Step One: Given a configuration, in two steps, you can move a candy two places to the right, leaving everything else unchanged.

This is enough to settle the n odd case. For the even case, we need an extra step, which really corresponds to an initial phase of the construction.

Step Two: We can make some version of the ‘sweeping’ move precise, to end up in some configuration where the red number of children have any number of sweets except 0 or n.

Step one is not so hard. Realising that step one would be a useful tool to have was probably the one moment where I shifted from feeling like I hadn’t got into the problem to feeling that I’d mostly finished it. As ever in constructions, working out how to do a small local adjustment, which you plan to do lots of times to get a global effect, is great. (Think of how you solve a Rubik’s cube for example.)

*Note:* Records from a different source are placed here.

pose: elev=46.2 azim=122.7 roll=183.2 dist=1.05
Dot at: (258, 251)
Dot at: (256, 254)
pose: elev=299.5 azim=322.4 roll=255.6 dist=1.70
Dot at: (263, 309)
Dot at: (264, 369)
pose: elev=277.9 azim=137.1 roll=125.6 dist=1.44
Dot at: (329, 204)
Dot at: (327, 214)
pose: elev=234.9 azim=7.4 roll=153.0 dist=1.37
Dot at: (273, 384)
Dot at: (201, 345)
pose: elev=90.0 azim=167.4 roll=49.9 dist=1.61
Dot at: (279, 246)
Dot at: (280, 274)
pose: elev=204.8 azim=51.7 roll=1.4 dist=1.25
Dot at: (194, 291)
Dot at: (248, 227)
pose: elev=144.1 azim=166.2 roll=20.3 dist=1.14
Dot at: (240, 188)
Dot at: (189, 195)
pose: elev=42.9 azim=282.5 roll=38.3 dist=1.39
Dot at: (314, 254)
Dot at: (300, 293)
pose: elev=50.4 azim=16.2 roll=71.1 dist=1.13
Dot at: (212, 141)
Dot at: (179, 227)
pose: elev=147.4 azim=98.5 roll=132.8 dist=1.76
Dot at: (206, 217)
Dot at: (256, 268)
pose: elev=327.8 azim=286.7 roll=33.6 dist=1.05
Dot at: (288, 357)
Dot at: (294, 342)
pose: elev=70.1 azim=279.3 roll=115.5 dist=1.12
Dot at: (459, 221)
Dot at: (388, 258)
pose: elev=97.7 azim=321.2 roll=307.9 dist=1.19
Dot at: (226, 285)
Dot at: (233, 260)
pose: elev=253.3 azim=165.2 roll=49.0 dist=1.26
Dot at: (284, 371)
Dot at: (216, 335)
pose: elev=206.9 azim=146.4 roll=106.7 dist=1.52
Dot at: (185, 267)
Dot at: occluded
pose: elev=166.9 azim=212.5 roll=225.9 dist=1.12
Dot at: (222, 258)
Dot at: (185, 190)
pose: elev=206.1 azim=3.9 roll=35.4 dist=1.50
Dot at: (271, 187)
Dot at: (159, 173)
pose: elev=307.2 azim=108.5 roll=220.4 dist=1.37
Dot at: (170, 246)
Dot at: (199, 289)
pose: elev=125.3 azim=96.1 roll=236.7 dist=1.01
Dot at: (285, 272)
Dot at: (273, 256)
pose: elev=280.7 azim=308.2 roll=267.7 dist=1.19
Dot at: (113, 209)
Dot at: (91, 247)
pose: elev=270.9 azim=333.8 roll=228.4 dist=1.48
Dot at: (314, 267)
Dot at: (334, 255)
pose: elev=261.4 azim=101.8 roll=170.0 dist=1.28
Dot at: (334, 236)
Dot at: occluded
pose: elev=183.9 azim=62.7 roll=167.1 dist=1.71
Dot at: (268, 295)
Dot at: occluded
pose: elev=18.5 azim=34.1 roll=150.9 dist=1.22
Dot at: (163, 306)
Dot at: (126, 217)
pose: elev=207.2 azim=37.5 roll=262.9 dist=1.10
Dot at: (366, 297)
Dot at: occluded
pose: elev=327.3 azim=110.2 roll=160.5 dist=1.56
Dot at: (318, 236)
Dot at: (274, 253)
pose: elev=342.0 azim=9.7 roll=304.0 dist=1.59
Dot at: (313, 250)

Step two is notationally fiddly, and I would think very carefully before writing it up. In the end I didn’t use the sweeping move. Instead, with the observation that you can take an adjacent pair and continually swap their sweets it’s possible to set up an induction.

Actual morals: Observing the possibility to make a small change in a couple of moves (Step one above) was crucial. My original moral does still hold slightly. Writing lots of things down didn’t make life easier, and in the end the ideas on the bus were pretty much everything I needed.

[4.1] – one session to a group of 15 year olds is enough to teach you that the canon is always ‘marbles in urns’ never ‘balls’ nor ‘bags’, let alone both.